▸ What the task asks
From the code in the document.write thread, list every distinct HTML tag name that appears.

▸ Passage shown
在远程加载的javascript中使用document.write写出内容 - 为什么一个坏主意？

Question

I'm not a full-time Javascript developer. We have a web app and one piece is to write out a small informational widget onto another domain. This literally is just a html table with some values written out into it. I have had to do this a couple of times over the past 8 years and I always end up doing it via a script that just document.write's out the table.

For example:

document.write('<table border="1"><tr><td>here is some content</td></tr></table>');

on theirdomain.com

<body>
....
<script src='http://ourdomain.com/arc/v1/api/inventory/1' type='text/javascript'></script>
.....
</body>

I always think this is a bit ugly but it works fine and we always have control over the content (or a trusted representative has control such as like your current inventory or something). So another project like this came up and I coded it up in like 5 minutes using document.write. Somebody else thinks this is just too ugly but I don't see what the problem is. Re the widget aspect, I have also done iframe and jsonp implementations but iframe tends not to play well with other site's css and jsonp tends to just be too much. Is there a some security element I'm missing? Or is what I'm doing ok? What would be the strongest argument against using this technique? Is there a best practice I don't get?

Answer 1

To be honest, I don't really see a problem. Yes, document.write is very old-school, but it is simple and universally supported; you can depend on it working the same in every browser.

For your application (writing out a HTML table with some data), I don't think a more complex solution is necessary if you're willing to assume a few small risks. Dealing with DOM mutation that works correctly across browsers is not an easy thing to get right if you're not using jQuery (et al).

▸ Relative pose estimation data

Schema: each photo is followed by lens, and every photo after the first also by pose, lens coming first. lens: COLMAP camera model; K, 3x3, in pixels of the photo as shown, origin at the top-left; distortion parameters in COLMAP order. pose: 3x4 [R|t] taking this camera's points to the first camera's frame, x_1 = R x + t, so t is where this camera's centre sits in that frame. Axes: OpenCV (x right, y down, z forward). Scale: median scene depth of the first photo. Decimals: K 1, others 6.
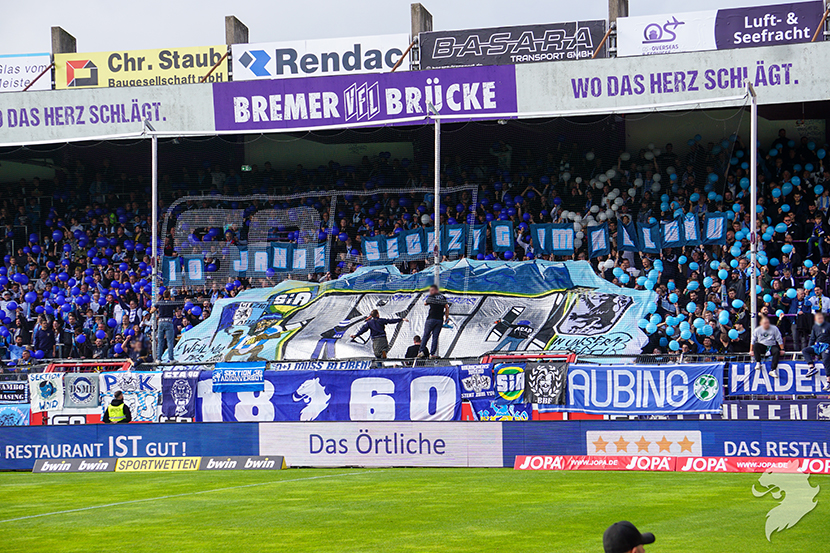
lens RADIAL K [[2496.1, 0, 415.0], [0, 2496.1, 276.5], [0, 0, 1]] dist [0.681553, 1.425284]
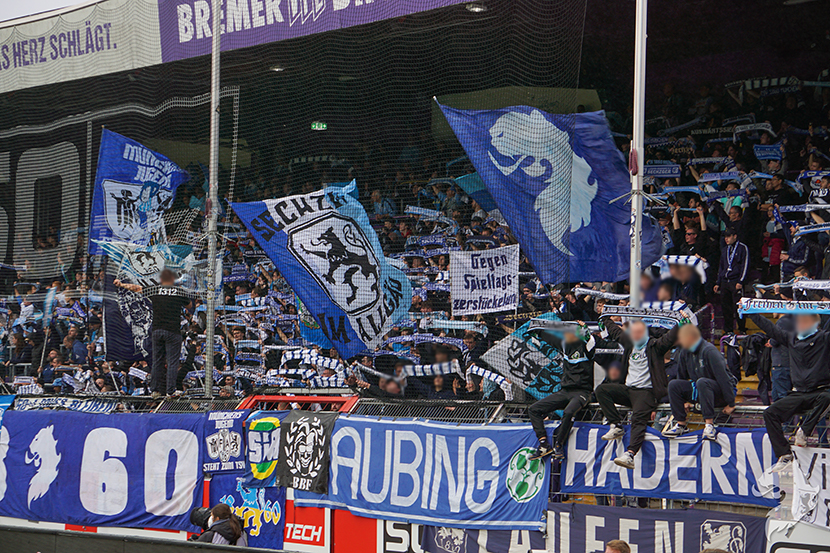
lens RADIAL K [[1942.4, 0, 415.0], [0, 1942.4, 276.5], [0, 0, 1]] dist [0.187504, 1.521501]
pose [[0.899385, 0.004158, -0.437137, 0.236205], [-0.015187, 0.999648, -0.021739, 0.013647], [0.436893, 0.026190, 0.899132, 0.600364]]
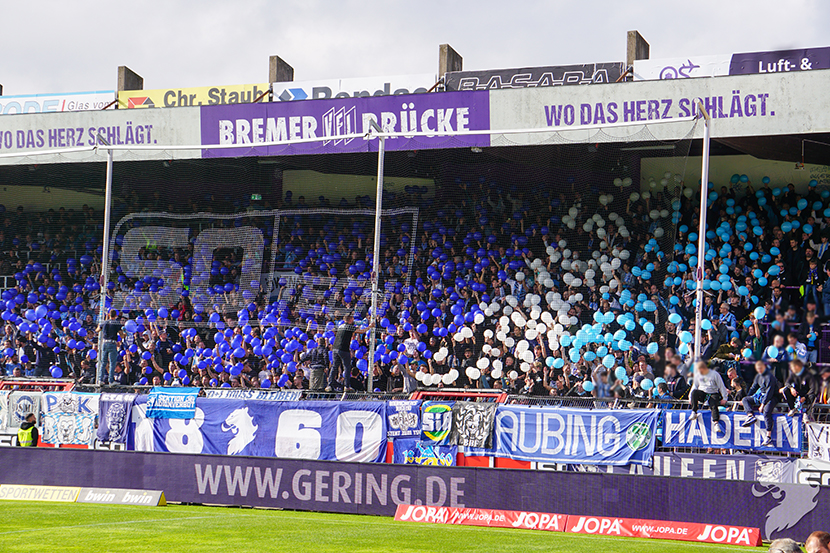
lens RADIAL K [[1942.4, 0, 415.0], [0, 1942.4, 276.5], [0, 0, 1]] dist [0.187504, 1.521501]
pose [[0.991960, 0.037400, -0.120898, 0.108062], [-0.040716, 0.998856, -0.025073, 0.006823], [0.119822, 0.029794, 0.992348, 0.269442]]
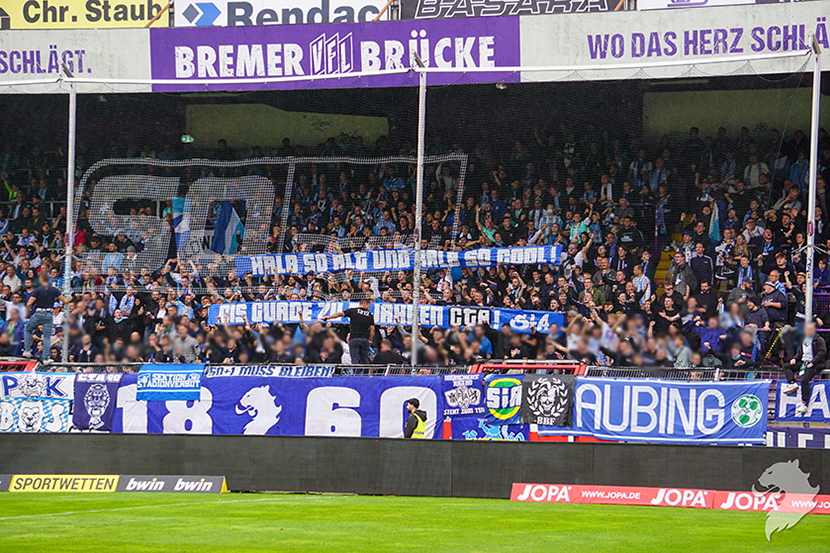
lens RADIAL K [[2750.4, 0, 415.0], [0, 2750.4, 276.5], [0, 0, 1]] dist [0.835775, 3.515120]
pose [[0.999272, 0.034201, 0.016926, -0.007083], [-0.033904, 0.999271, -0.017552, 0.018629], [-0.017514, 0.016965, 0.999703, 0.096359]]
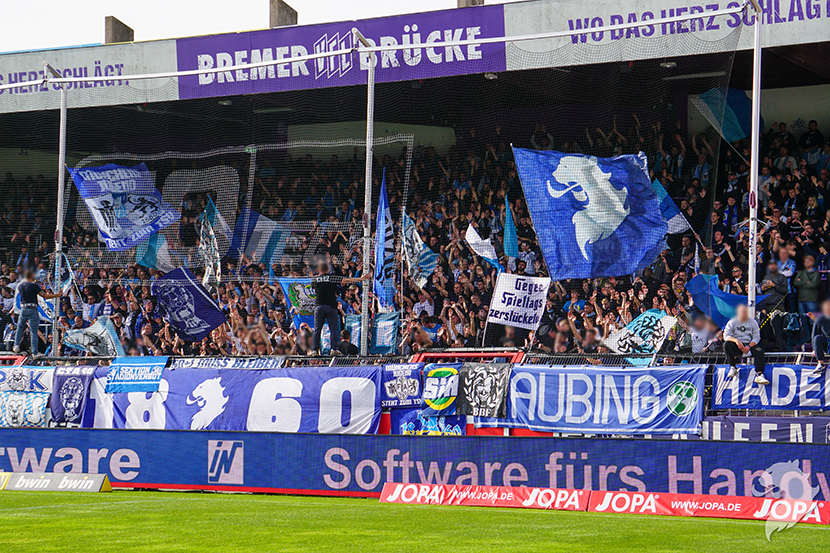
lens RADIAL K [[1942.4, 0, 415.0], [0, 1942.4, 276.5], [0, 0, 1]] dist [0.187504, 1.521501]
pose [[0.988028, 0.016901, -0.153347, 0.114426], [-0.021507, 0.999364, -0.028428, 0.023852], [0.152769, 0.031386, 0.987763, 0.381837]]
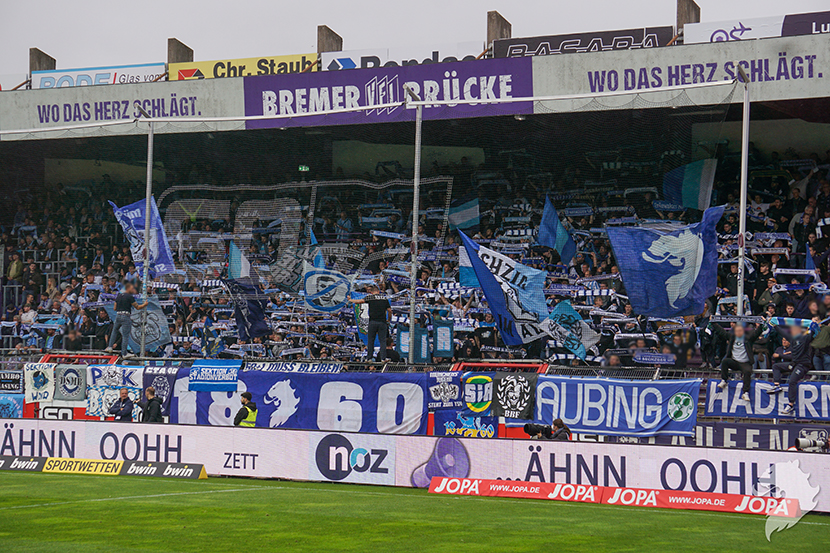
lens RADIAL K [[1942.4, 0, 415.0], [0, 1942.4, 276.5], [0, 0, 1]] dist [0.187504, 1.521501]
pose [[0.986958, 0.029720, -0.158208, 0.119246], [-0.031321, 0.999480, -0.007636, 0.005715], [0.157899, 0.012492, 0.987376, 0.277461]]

▸ Response for this exercise
table, tr, td, body, script